Each year in the United States, 200,000 pacemakers are implanted, and this number is expected to increase as the population ages. There are many reasons why people with irregular heart rhythms opt for these lifesaving devices and understanding them is important.
To help you better understand the role that a pacemaker can play when you have an arrhythmia, the highly skilled team of heart health experts here at Advanced Cardiovascular Specialists pulled together the following information.
Your heart’s rhythm explained
Your heart’s rhythm is controlled by a group of cells located in the upper right atria of your heart.
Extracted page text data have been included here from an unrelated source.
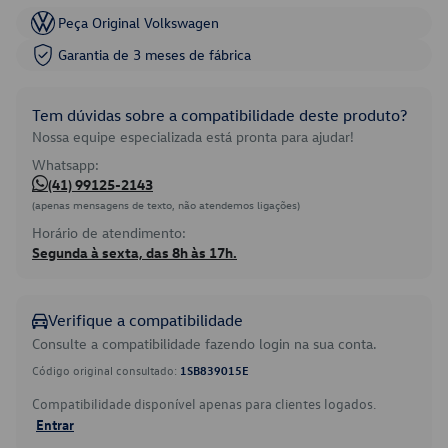
Peça Original Volkswagen
Garantia de 3 meses de fábrica
Tem dúvidas sobre a compatibilidade deste produto?
Nossa equipe especializada está pronta para ajudar!
Whatsapp:
(41) 99125-2143
(apenas mensagens de texto, não atendemos ligações)
Horário de atendimento:
Segunda à sexta, das 8h às 17h.
Verifique a compatibilidade
Consulte a compatibilidade fazendo login na sua conta.
Código original consultado:
1SB839015E
Compatibilidade disponível apenas para clientes logados.
Entrar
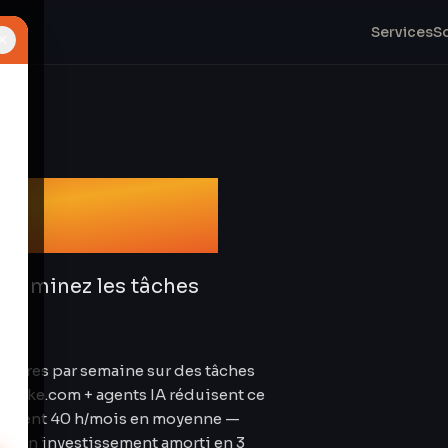
Services
S
×
tion IA
 Éliminez les tâches
heures par semaine sur des tâches
. Make.com + agents IA réduisent ce
omisent 40 h/mois en moyenne —
our un investissement amorti en 3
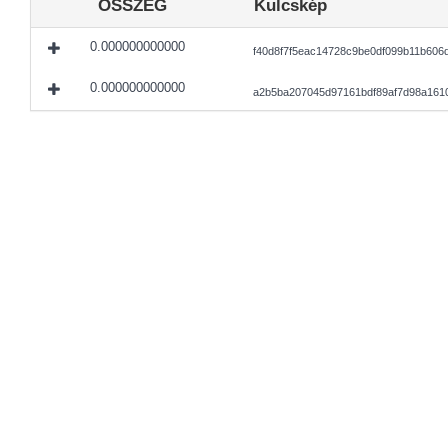
ÖSSZEG
Kulcskép
0.000000000000
f40d8f7f5eac14728c9be0df099b11b606
0.000000000000
a2b5ba207045d97161bdf89af7d98a161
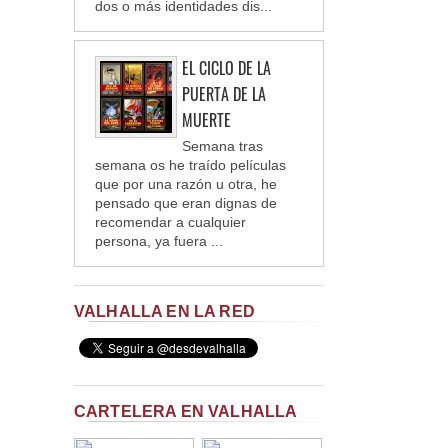
dos o más identidades dis...
EL CICLO DE LA
PUERTA DE LA
MUERTE
Semana tras
semana os he traído películas
que por una razón u otra, he
pensado que eran dignas de
recomendar a cualquier
persona, ya fuera ...
VALHALLA EN LA RED
CARTELERA EN VALHALLA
Also called pacemaker cells, these cells produce electrical impulses that cause the chambers of your heart to contract and push blood through.
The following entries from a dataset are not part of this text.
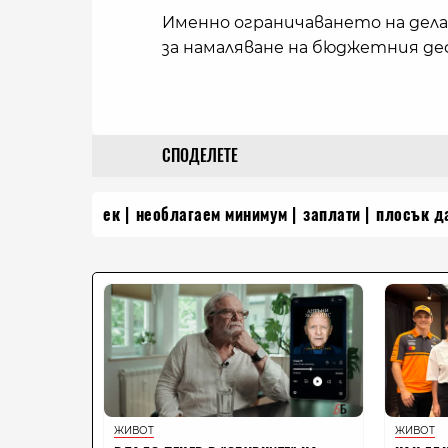
Именно ограничаването на дела
за намаляване на бюджетния д
СПОДЕЛЕТЕ
ек
необлагаем минимум
заплати
плосък д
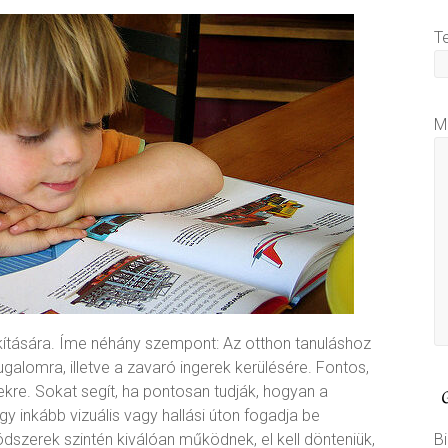
T
M
akítására. Íme néhány szempont: Az otthon tanuláshoz
lomra, illetve a zavaró ingerek kerülésére. Fontos,
re. Sokat segít, ha pontosan tudják, hogyan a
y inkább vizuális vagy hallási úton fogadja be
dszerek szintén kiválóan működnek, el kell dönteniük,
Bi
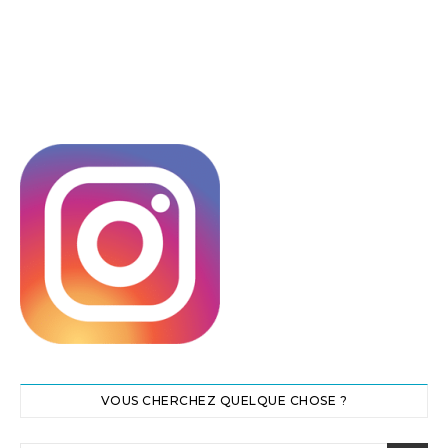
VOUS CHERCHEZ QUELQUE CHOSE ?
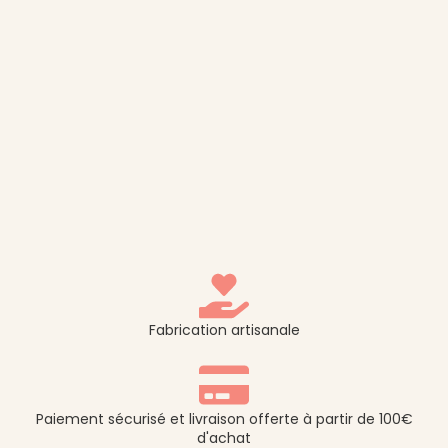
Fabrication artisanale
Paiement sécurisé et livraison offerte à partir de 100€
d'achat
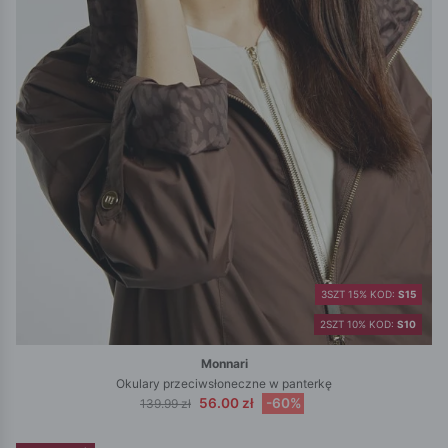
3SZT 15% KOD:
S15
2SZT 10% KOD:
S10
Monnari
Okulary przeciwsłoneczne w panterkę
56.00 zł
-60%
139.99 zł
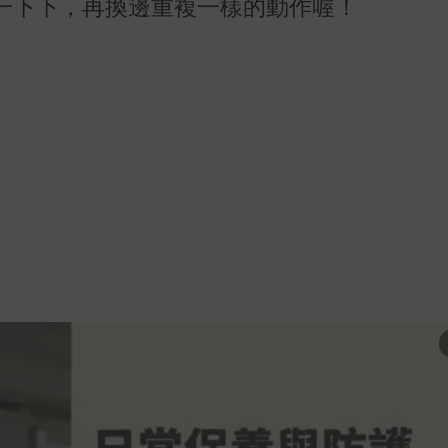
一下下，再換邊重複一樣的動作喔！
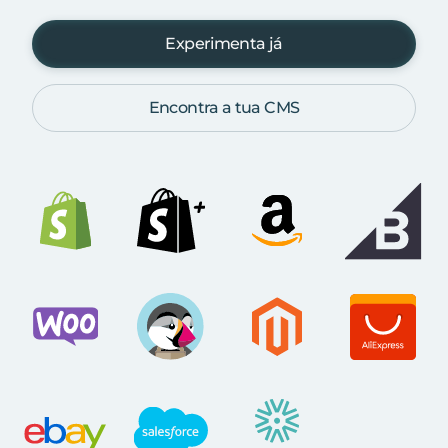
Experimenta já
Encontra a tua CMS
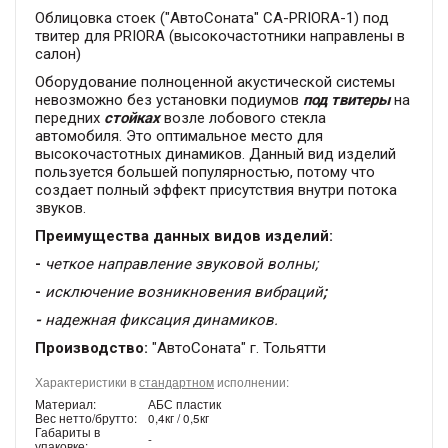
Облицовка стоек ("АвтоСоната" СА-PRIORA-1) под
твитер для PRIORA (высокочастотники направлены в
салон)
Оборудование полноценной акустической системы
невозможно без установки подиумов
под твитеры
на
передних
стойках
возле лобового стекла
автомобиля. Это оптимальное место для
высокочастотных динамиков. Данный вид изделий
пользуется большей популярностью, потому что
создает полный эффект присутствия внутри потока
звуков.
Преимущества данных видов изделий:
-
четкое направление звуковой волны;
-
исключение возникновения вибраций
;
-
надежная фиксация динамиков.
Производство:
"АвтоСоната" г. Тольятти
Характеристики в
стандартном
исполнении:
Материал:
АБС пластик
Вес нетто/брутто:
0,4кг / 0,5кг
Габариты в
-
упаковке:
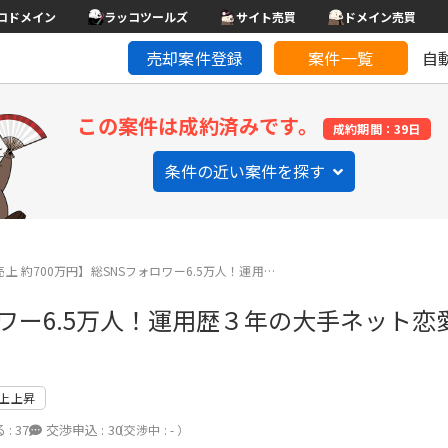
コドメイン
ラッコツールズ
サイト売買
ドメイン売買
売却案件登録
案件一覧
自
この案件は成約済みです。
成約期間：39日
条件の近い案件を探す
上 約700万円】総SNSフォロワー6.5万人！運用…
ォロワー6.5万人！運用歴３年の大手ネット
上上昇
 :
37
交渉申込 :
30
（交渉中 : - ）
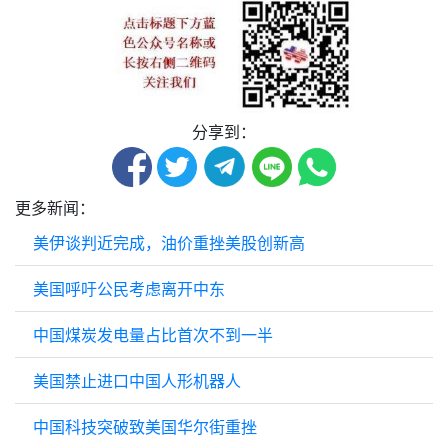
分享到：
更多新闻：
美伊谈判近完成，油价重挫美股创新高
美国呼吁公民考虑离开中东
中国煤炭发电量占比首次不到一半
美国禁止进口中国人形机器人
中国科技突破致美国华尔街重挫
Under normal circumstances, these cells cause your heart to beat 60-100 times a minute to deliver oxygen- and nutrient-rich blood throughout your body.
When you have an arrhythmia, you have an irregular heartbeat, which can present itself in many ways, including:
- Bradycardia — your heart beats too slowly
- Tachycardia — your heart beats too quickly
- Atrial fibrillation — your upper chambers don’t contract correctly
- Ventricular fibrillation — the lower chambers of your heart don’t contract correctly
- Conduction disorders — your heart’s electrical system malfunctions
These are the more common examples of arrhythmias, some of which can be remedied by a pacemaker.
What a pacemaker accomplishes
As the name suggests, a pacemaker is a device that regulates the rhythm of your heart when you have an arrythmia.
The device itself consists of a pulse generator that houses the battery and computer as well as leads that we insert into certain areas of your heart.
We often use pacemakers when we encounter the following:
- Frequent tachycardia episodes
- Electrical signal malfunctioning
- Congenital heart defects
- Heart block
- Sinus node malfunction
With the pacemaker, our goal is to resolve these issues by establishing a steady heart rate that encourages optimal circulation in your body.
Should you consider a pacemaker?
The best way to answer this question is to come see us for a full evaluation. Arrhythmias not only range in types, but they can also range in severity. In some cases, an arrhythmia may not pose a clear-and-present danger and can be managed with some lifestyle changes. In others, your arrhythmia may place you more at risk for a heart attack or stroke, which means we’ll want to treat the problem as quickly as possible.
Implanting a pacemaker is a step that we take only after fully assessing your arrhythmia, your potential for complications, and whether more conservative treatments, such as medications, have failed.